There is history as well. Though adapting some of the diverse styles and rhythms of both the African slaves who worked the original plantations and the Indians who migrated to the country in the 19th century, initially the steel pan sound is not taken seriously by Trinidad high society. Instead, it remains associated with the lower classes, with criminals, hooligans, and the ghettos. Yet, by constantly expanding their repertoire, by enhancing calypso, the classics and jazz, steel bands gain pride and respect, soon are held in high regard nationally and internationally.
And they deserve to be.
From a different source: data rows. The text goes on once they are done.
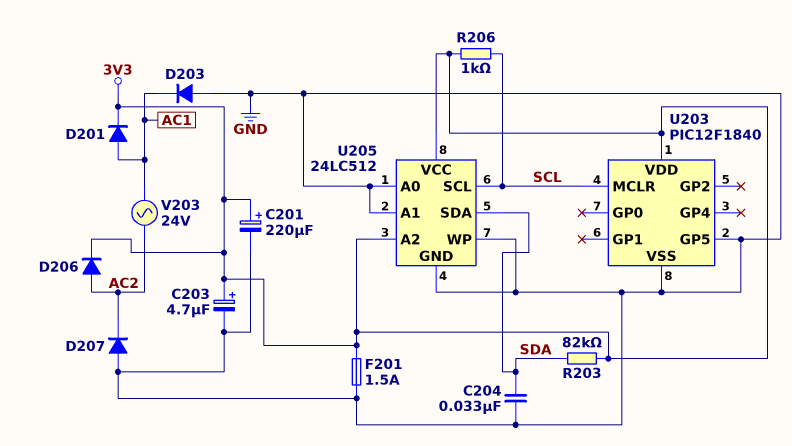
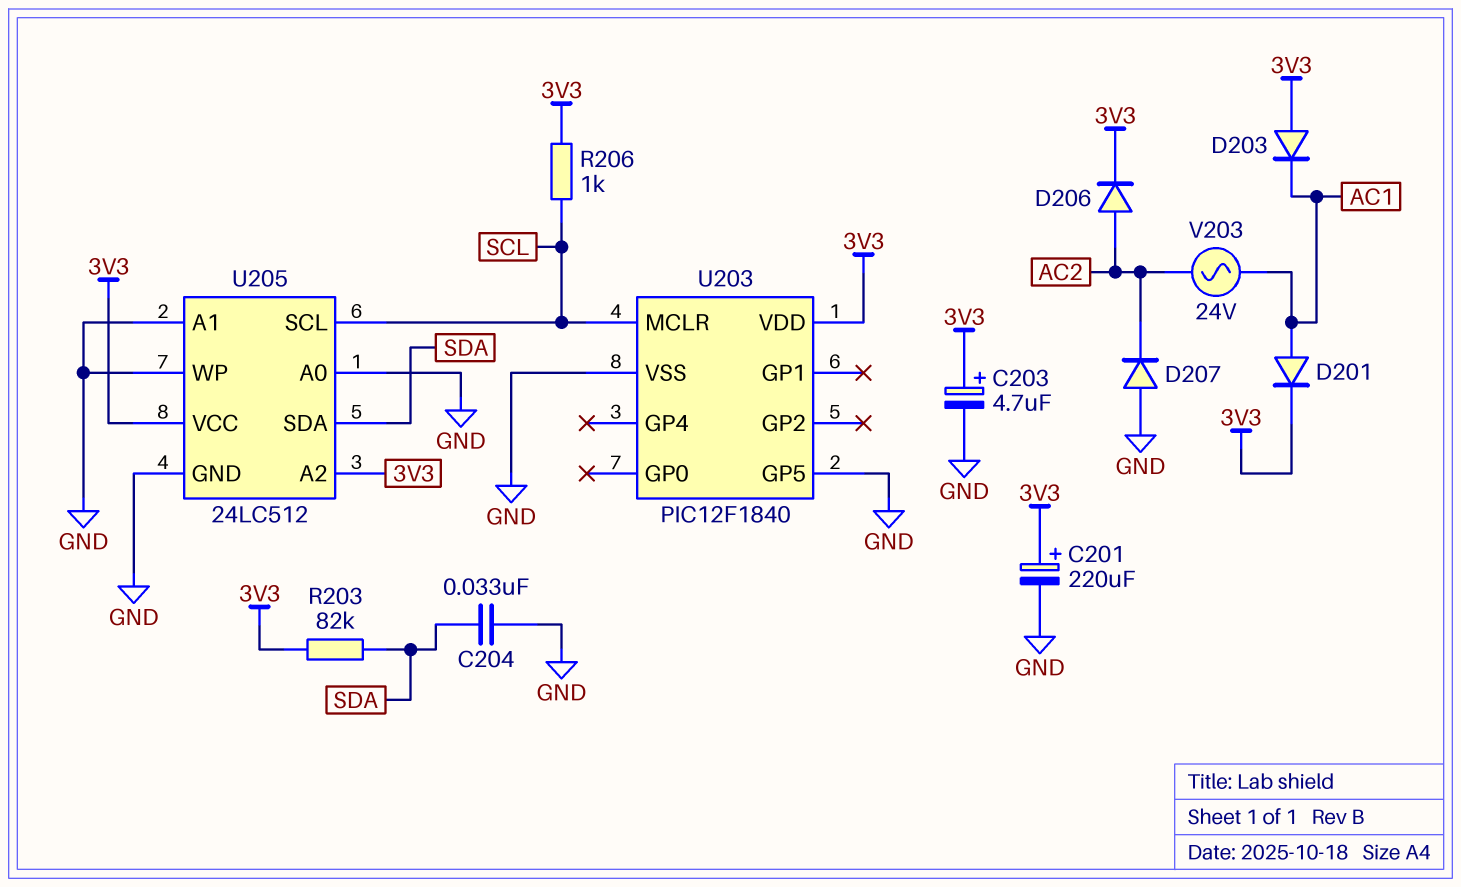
D203: diode (A GND, K AC1) -> diode (A 3V3, K AC1)
F201: 1.5A (3V3, GND) -> none

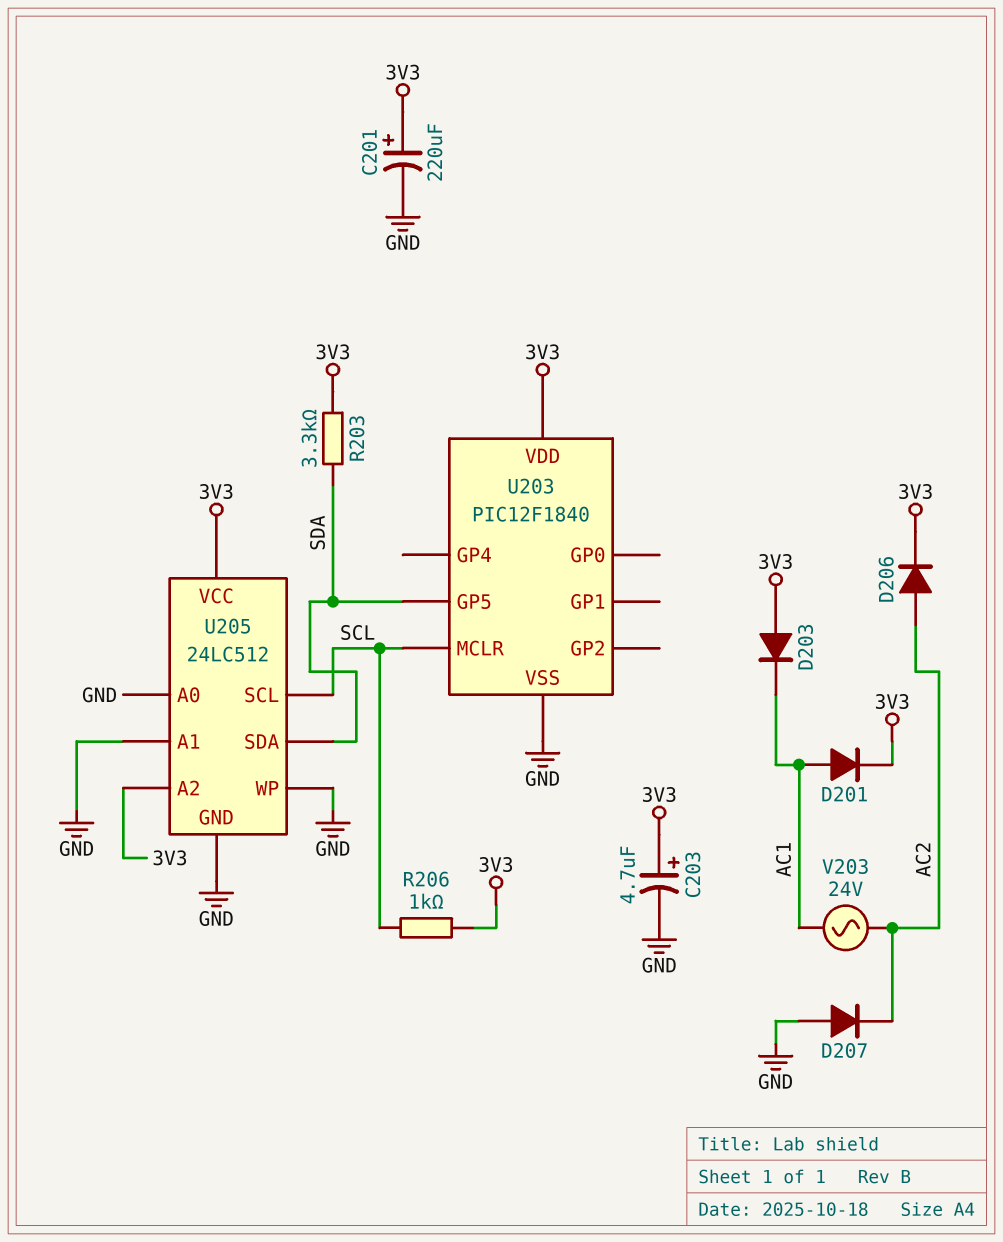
C204: 33nF (GND, SDA) -> none
R203: 82k (3V3, SDA) -> 3.3k (3V3, SDA)
U203 pin GP5: GND -> SDA

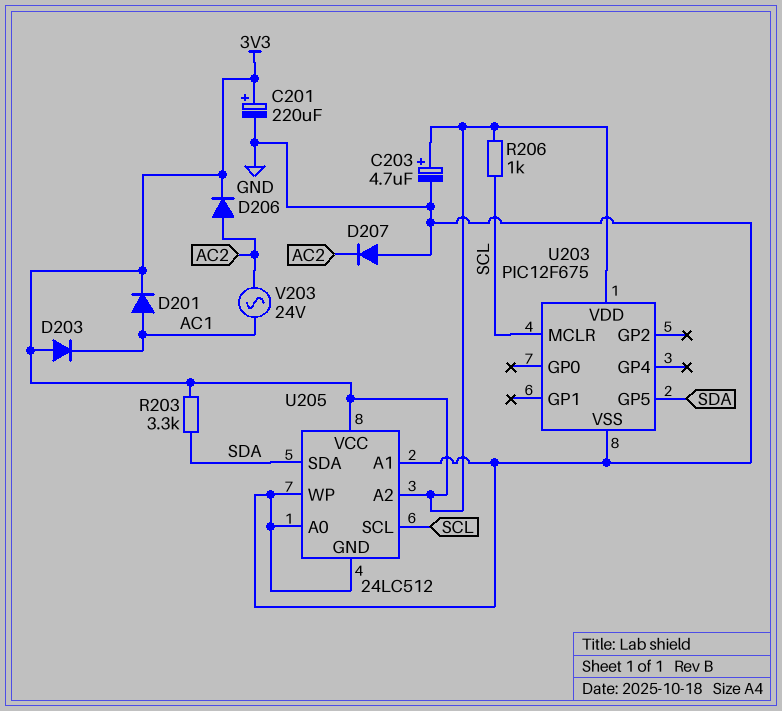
U203: PIC12F1840 -> PIC12F675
I remain completely mesmerized by an astonishingly diverse and wide-ranging performance. Neil Diamond's Red, Red Wine follows Beethoven’s Fifth Symphony. Ave Maria is part of a set with Rossini’s William Tell Overture and Mighty Sparrow's Jean and Dinah. And, after several encores, when signing off, the band plays Caribbean Queen.
This final piece is a tribute to R and B singer-songwriter Billy Ocean, one of Trinidad’s most famous sons. It sees the appreciative crowd go absolutely bonkers. Singing and swaying together, dancing up a storm in the street. Me so fortunate to be right in the middle of it all, as, far too soon, an electrifying, exhilarating, intoxicating few hours reach a conclusion.
I snap out of my reverie. My coffee is cold. Now back at the window, I ponder just how old oil drums can actually transform into such enchanting musical instruments. How something so stunning can emerge from seemingly nothing.
I surmise that beauty does indeed come in many forms, as, right on cue, the sun glitters and sparkles on the water below.